■ Task to carry out
The answer must consist solely of the lines from the opening line of the entries through the line with "X75293200Y-193700000D03*", transcribed exactly and without any pictures.

[Records from a collection]
_ _ _ _

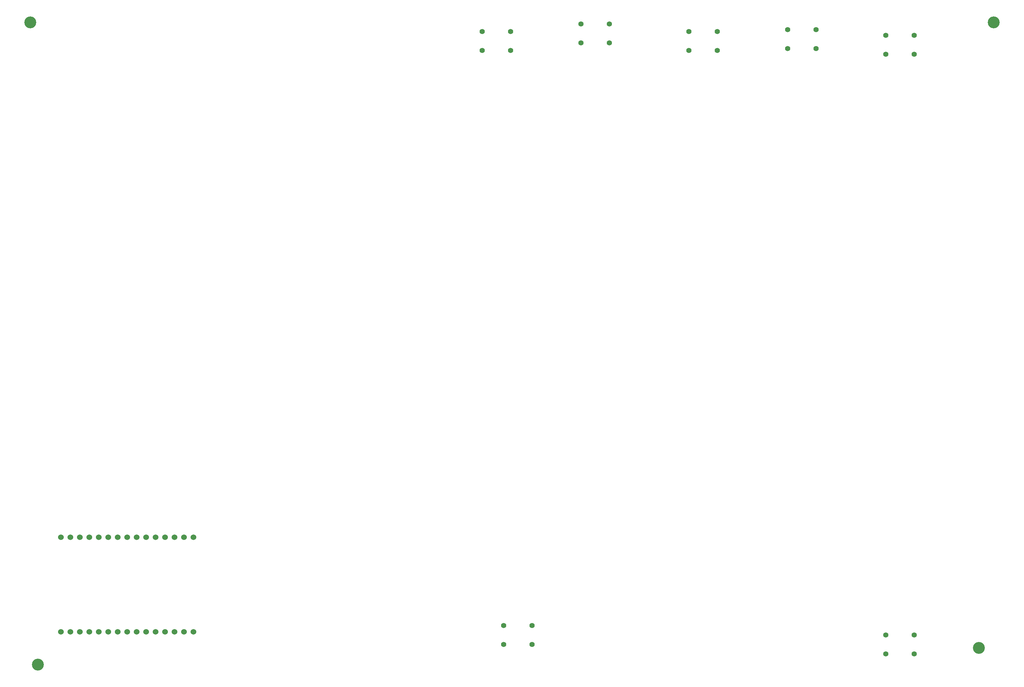
<source format=gbr>
%TF.GenerationSoftware,KiCad,Pcbnew,8.0.6*%
%TF.CreationDate,2024-11-12T14:39:14+00:00*%
%TF.ProjectId,A4,41342e6b-6963-4616-945f-706362585858,rev?*%
%TF.SameCoordinates,Original*%
%TF.FileFunction,Soldermask,Bot*%
%TF.FilePolarity,Negative*%
%FSLAX46Y46*%
G04 Gerber Fmt 4.6, Leading zero omitted, Abs format (unit mm)*
G04 Created by KiCad (PCBNEW 8.0.6) date 2024-11-12 14:39:14*
%MOMM*%
%LPD*%
G01*
G04 APERTURE LIST*
%ADD10C,1.397000*%
%ADD11C,3.200000*%
%ADD12C,1.524000*%
G04 APERTURE END LIST*
D10*
%TO.C,REF\u002A\u002A*%
X261000000Y-194500000D03*
X268620000Y-194500000D03*
X261000000Y-199580000D03*
X268620000Y-199580000D03*
%TD*%
%TO.C,REF\u002A\u002A*%
X261000000Y-33500000D03*
X268620000Y-33500000D03*
X261000000Y-38580000D03*
X268620000Y-38580000D03*
%TD*%
%TO.C,REF\u002A\u002A*%
X234690000Y-31960000D03*
X242310000Y-31960000D03*
X234690000Y-37040000D03*
X242310000Y-37040000D03*
%TD*%
%TO.C,REF\u002A\u002A*%
X208190000Y-32460000D03*
X215810000Y-32460000D03*
X208190000Y-37540000D03*
X215810000Y-37540000D03*
%TD*%
%TO.C,LED1*%
X179190000Y-30460000D03*
X186810000Y-30460000D03*
X179190000Y-35540000D03*
X186810000Y-35540000D03*
%TD*%
%TO.C,REF\u002A\u002A*%
X152690000Y-32460000D03*
X160310000Y-32460000D03*
X152690000Y-37540000D03*
X160310000Y-37540000D03*
%TD*%
%TO.C,REF\u002A\u002A*%
X158500000Y-192000000D03*
X166120000Y-192000000D03*
X158500000Y-197080000D03*
X166120000Y-197080000D03*
%TD*%
D11*
%TO.C,REF\u002A\u002A*%
X31500000Y-30000000D03*
%TD*%
%TO.C,REF\u002A\u002A*%
X286000000Y-198000000D03*
%TD*%
%TO.C,REF\u002A\u002A*%
X33500000Y-202500000D03*
%TD*%
D12*
%TO.C,REF\u002A\u002A*%
X75293200Y-193700000D03*
X72753200Y-193700000D03*
X70213200Y-193700000D03*
X67673200Y-193700000D03*
X65133200Y-193700000D03*
X62593200Y-193700000D03*
X60053200Y-193700000D03*
X57513200Y-193700000D03*
X54973200Y-193700000D03*
X52433200Y-193700000D03*
X49893200Y-193700000D03*
X47353200Y-193700000D03*
X44813200Y-193700000D03*
X42273200Y-193700000D03*
X39733200Y-193700000D03*
X75293200Y-168300000D03*
X72753200Y-168300000D03*
X70213200Y-168300000D03*
X67673200Y-168300000D03*
X65133200Y-168300000D03*
X62593200Y-168300000D03*
X60053200Y-168300000D03*
X57513200Y-168300000D03*
X54973200Y-168300000D03*
X52433200Y-168300000D03*
X49893200Y-168300000D03*
X47353200Y-168300000D03*
X47353200Y-168300000D03*
X44813200Y-168300000D03*
X39733200Y-168300000D03*
X42273200Y-168300000D03*
%TD*%
D11*
%TO.C,REF\u002A\u002A*%
X290000000Y-30000000D03*
%TD*%
M02*

</source>
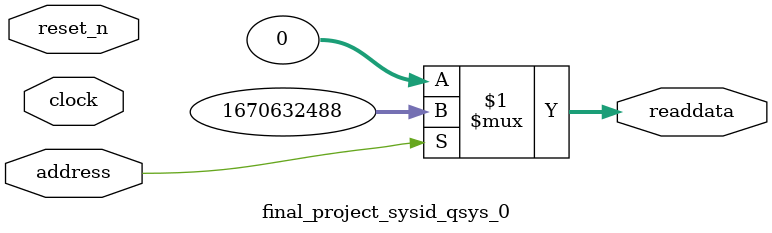
<source format=v>



// synthesis translate_off
`timescale 1ns / 1ps
// synthesis translate_on

// turn off superfluous verilog processor warnings 
// altera message_level Level1 
// altera message_off 10034 10035 10036 10037 10230 10240 10030 

module final_project_sysid_qsys_0 (
               // inputs:
                address,
                clock,
                reset_n,

               // outputs:
                readdata
             )
;

  output  [ 31: 0] readdata;
  input            address;
  input            clock;
  input            reset_n;

  wire    [ 31: 0] readdata;
  //control_slave, which is an e_avalon_slave
  assign readdata = address ? 1670632488 : 0;

endmodule



</source>
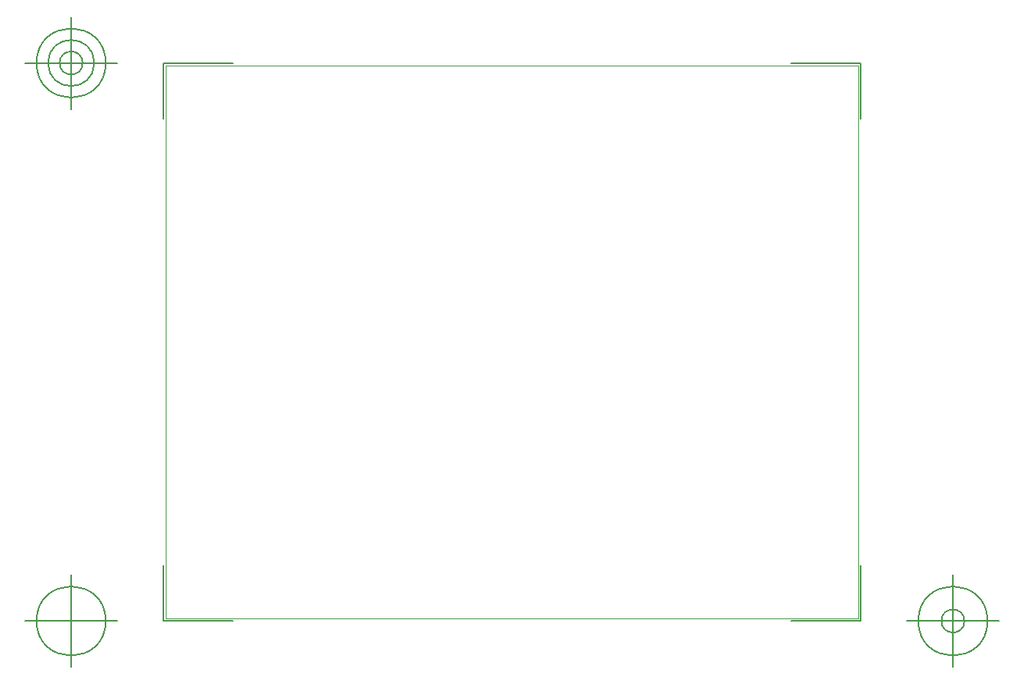
<source format=gbr>
G04 Generated by Ultiboard 14.2 *
%FSLAX34Y34*%
%MOMM*%

%ADD10C,0.0001*%
%ADD11C,0.0010*%
%ADD12C,0.1270*%


G04 ColorRGB 00FFFF for the following layer *
%LNBoard Outline*%
%LPD*%
G54D10*
G54D11*
X0Y0D02*
X750000Y0D01*
X750000Y600000D01*
X0Y600000D01*
X0Y0D01*
G54D12*
X-2540Y-2540D02*
X-2540Y57968D01*
X-2540Y-2540D02*
X72968Y-2540D01*
X752540Y-2540D02*
X677032Y-2540D01*
X752540Y-2540D02*
X752540Y57968D01*
X752540Y602540D02*
X752540Y542032D01*
X752540Y602540D02*
X677032Y602540D01*
X-2540Y602540D02*
X72968Y602540D01*
X-2540Y602540D02*
X-2540Y542032D01*
X-52540Y-2540D02*
X-152540Y-2540D01*
X-102540Y-52540D02*
X-102540Y47460D01*
X-140040Y-2540D02*
G75*
D01*
G02X-140040Y-2540I37500J0*
G01*
X802540Y-2540D02*
X902540Y-2540D01*
X852540Y-52540D02*
X852540Y47460D01*
X815040Y-2540D02*
G75*
D01*
G02X815040Y-2540I37500J0*
G01*
X840040Y-2540D02*
G75*
D01*
G02X840040Y-2540I12500J0*
G01*
X-52540Y602540D02*
X-152540Y602540D01*
X-102540Y552540D02*
X-102540Y652540D01*
X-140040Y602540D02*
G75*
D01*
G02X-140040Y602540I37500J0*
G01*
X-127540Y602540D02*
G75*
D01*
G02X-127540Y602540I25000J0*
G01*
X-115040Y602540D02*
G75*
D01*
G02X-115040Y602540I12500J0*
G01*

M02*

</source>
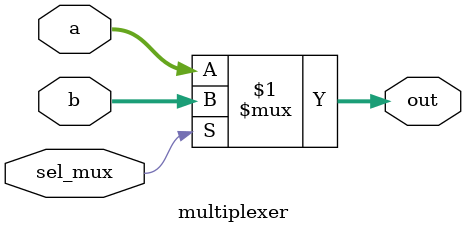
<source format=sv>
`timescale 1ns / 1ps


module multiplexer(
    input [15:0] a,
    input [15:0] b,
    input sel_mux,
    output [15:0] out
    );
    
    assign out = sel_mux ? b : a;
    
endmodule

</source>
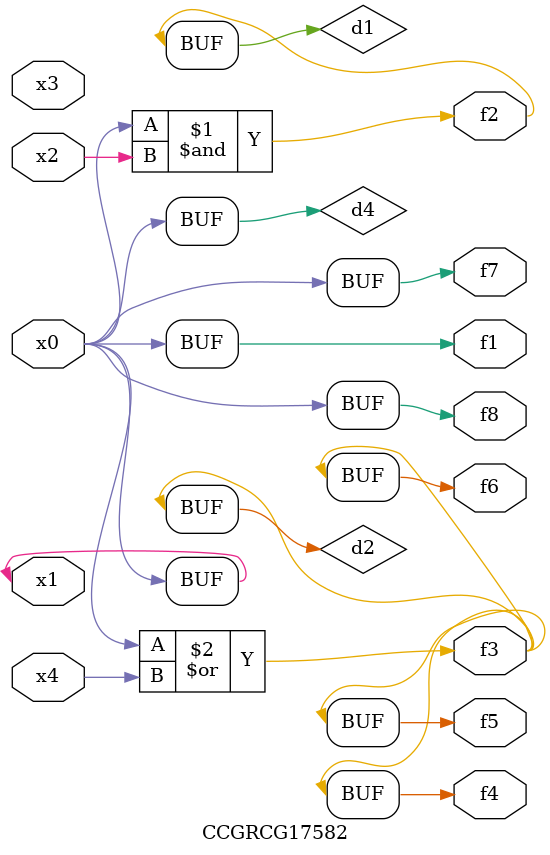
<source format=v>
module CCGRCG17582(
	input x0, x1, x2, x3, x4,
	output f1, f2, f3, f4, f5, f6, f7, f8
);

	wire d1, d2, d3, d4;

	and (d1, x0, x2);
	or (d2, x0, x4);
	nand (d3, x0, x2);
	buf (d4, x0, x1);
	assign f1 = d4;
	assign f2 = d1;
	assign f3 = d2;
	assign f4 = d2;
	assign f5 = d2;
	assign f6 = d2;
	assign f7 = d4;
	assign f8 = d4;
endmodule

</source>
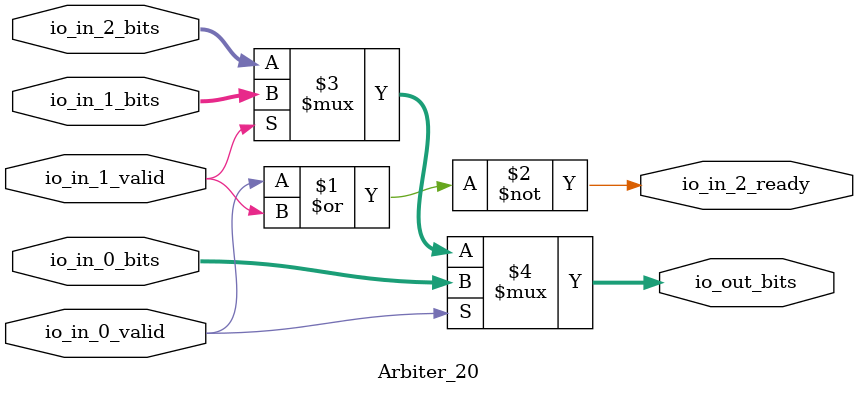
<source format=sv>
`ifndef RANDOMIZE
  `ifdef RANDOMIZE_MEM_INIT
    `define RANDOMIZE
  `endif // RANDOMIZE_MEM_INIT
`endif // not def RANDOMIZE
`ifndef RANDOMIZE
  `ifdef RANDOMIZE_REG_INIT
    `define RANDOMIZE
  `endif // RANDOMIZE_REG_INIT
`endif // not def RANDOMIZE

`ifndef RANDOM
  `define RANDOM $random
`endif // not def RANDOM

// Users can define INIT_RANDOM as general code that gets injected into the
// initializer block for modules with registers.
`ifndef INIT_RANDOM
  `define INIT_RANDOM
`endif // not def INIT_RANDOM

// If using random initialization, you can also define RANDOMIZE_DELAY to
// customize the delay used, otherwise 0.002 is used.
`ifndef RANDOMIZE_DELAY
  `define RANDOMIZE_DELAY 0.002
`endif // not def RANDOMIZE_DELAY

// Define INIT_RANDOM_PROLOG_ for use in our modules below.
`ifndef INIT_RANDOM_PROLOG_
  `ifdef RANDOMIZE
    `ifdef VERILATOR
      `define INIT_RANDOM_PROLOG_ `INIT_RANDOM
    `else  // VERILATOR
      `define INIT_RANDOM_PROLOG_ `INIT_RANDOM #`RANDOMIZE_DELAY begin end
    `endif // VERILATOR
  `else  // RANDOMIZE
    `define INIT_RANDOM_PROLOG_
  `endif // RANDOMIZE
`endif // not def INIT_RANDOM_PROLOG_

// Include register initializers in init blocks unless synthesis is set
`ifndef SYNTHESIS
  `ifndef ENABLE_INITIAL_REG_
    `define ENABLE_INITIAL_REG_
  `endif // not def ENABLE_INITIAL_REG_
`endif // not def SYNTHESIS

// Include rmemory initializers in init blocks unless synthesis is set
`ifndef SYNTHESIS
  `ifndef ENABLE_INITIAL_MEM_
    `define ENABLE_INITIAL_MEM_
  `endif // not def ENABLE_INITIAL_MEM_
`endif // not def SYNTHESIS

// Standard header to adapt well known macros for prints and assertions.

// Users can define 'PRINTF_COND' to add an extra gate to prints.
`ifndef PRINTF_COND_
  `ifdef PRINTF_COND
    `define PRINTF_COND_ (`PRINTF_COND)
  `else  // PRINTF_COND
    `define PRINTF_COND_ 1
  `endif // PRINTF_COND
`endif // not def PRINTF_COND_

// Users can define 'ASSERT_VERBOSE_COND' to add an extra gate to assert error printing.
`ifndef ASSERT_VERBOSE_COND_
  `ifdef ASSERT_VERBOSE_COND
    `define ASSERT_VERBOSE_COND_ (`ASSERT_VERBOSE_COND)
  `else  // ASSERT_VERBOSE_COND
    `define ASSERT_VERBOSE_COND_ 1
  `endif // ASSERT_VERBOSE_COND
`endif // not def ASSERT_VERBOSE_COND_

// Users can define 'STOP_COND' to add an extra gate to stop conditions.
`ifndef STOP_COND_
  `ifdef STOP_COND
    `define STOP_COND_ (`STOP_COND)
  `else  // STOP_COND
    `define STOP_COND_ 1
  `endif // STOP_COND
`endif // not def STOP_COND_

module Arbiter_20(
  input        io_in_0_valid,	// @[src/main/scala/chisel3/util/Arbiter.scala:134:14]
  input  [4:0] io_in_0_bits,	// @[src/main/scala/chisel3/util/Arbiter.scala:134:14]
  input        io_in_1_valid,	// @[src/main/scala/chisel3/util/Arbiter.scala:134:14]
  input  [4:0] io_in_1_bits,	// @[src/main/scala/chisel3/util/Arbiter.scala:134:14]
  output       io_in_2_ready,	// @[src/main/scala/chisel3/util/Arbiter.scala:134:14]
  input  [4:0] io_in_2_bits,	// @[src/main/scala/chisel3/util/Arbiter.scala:134:14]
  output [4:0] io_out_bits	// @[src/main/scala/chisel3/util/Arbiter.scala:134:14]
);

  assign io_in_2_ready = ~(io_in_0_valid | io_in_1_valid);	// @[src/main/scala/chisel3/util/Arbiter.scala:45:{68,78}]
  assign io_out_bits = io_in_0_valid ? io_in_0_bits : io_in_1_valid ? io_in_1_bits : io_in_2_bits;	// @[src/main/scala/chisel3/util/Arbiter.scala:137:15, :139:26, :141:19]
endmodule


</source>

_ _ _ _

■ Exercise response
<source format=gbr>
%TF.GenerationSoftware,KiCad,Pcbnew,8.0.6*%
%TF.CreationDate,2024-11-12T14:39:14+00:00*%
%TF.ProjectId,A4,41342e6b-6963-4616-945f-706362585858,rev?*%
%TF.SameCoordinates,Original*%
%TF.FileFunction,Soldermask,Bot*%
%TF.FilePolarity,Negative*%
%FSLAX46Y46*%
G04 Gerber Fmt 4.6, Leading zero omitted, Abs format (unit mm)*
G04 Created by KiCad (PCBNEW 8.0.6) date 2024-11-12 14:39:14*
%MOMM*%
%LPD*%
G01*
G04 APERTURE LIST*
%ADD10C,1.397000*%
%ADD11C,3.200000*%
%ADD12C,1.524000*%
G04 APERTURE END LIST*
D10*
%TO.C,REF\u002A\u002A*%
X261000000Y-194500000D03*
X268620000Y-194500000D03*
X261000000Y-199580000D03*
X268620000Y-199580000D03*
%TD*%
%TO.C,REF\u002A\u002A*%
X261000000Y-33500000D03*
X268620000Y-33500000D03*
X261000000Y-38580000D03*
X268620000Y-38580000D03*
%TD*%
%TO.C,REF\u002A\u002A*%
X234690000Y-31960000D03*
X242310000Y-31960000D03*
X234690000Y-37040000D03*
X242310000Y-37040000D03*
%TD*%
%TO.C,REF\u002A\u002A*%
X208190000Y-32460000D03*
X215810000Y-32460000D03*
X208190000Y-37540000D03*
X215810000Y-37540000D03*
%TD*%
%TO.C,LED1*%
X179190000Y-30460000D03*
X186810000Y-30460000D03*
X179190000Y-35540000D03*
X186810000Y-35540000D03*
%TD*%
%TO.C,REF\u002A\u002A*%
X152690000Y-32460000D03*
X160310000Y-32460000D03*
X152690000Y-37540000D03*
X160310000Y-37540000D03*
%TD*%
%TO.C,REF\u002A\u002A*%
X158500000Y-192000000D03*
X166120000Y-192000000D03*
X158500000Y-197080000D03*
X166120000Y-197080000D03*
%TD*%
D11*
%TO.C,REF\u002A\u002A*%
X31500000Y-30000000D03*
%TD*%
%TO.C,REF\u002A\u002A*%
X286000000Y-198000000D03*
%TD*%
%TO.C,REF\u002A\u002A*%
X33500000Y-202500000D03*
%TD*%
D12*
%TO.C,REF\u002A\u002A*%
X75293200Y-193700000D03*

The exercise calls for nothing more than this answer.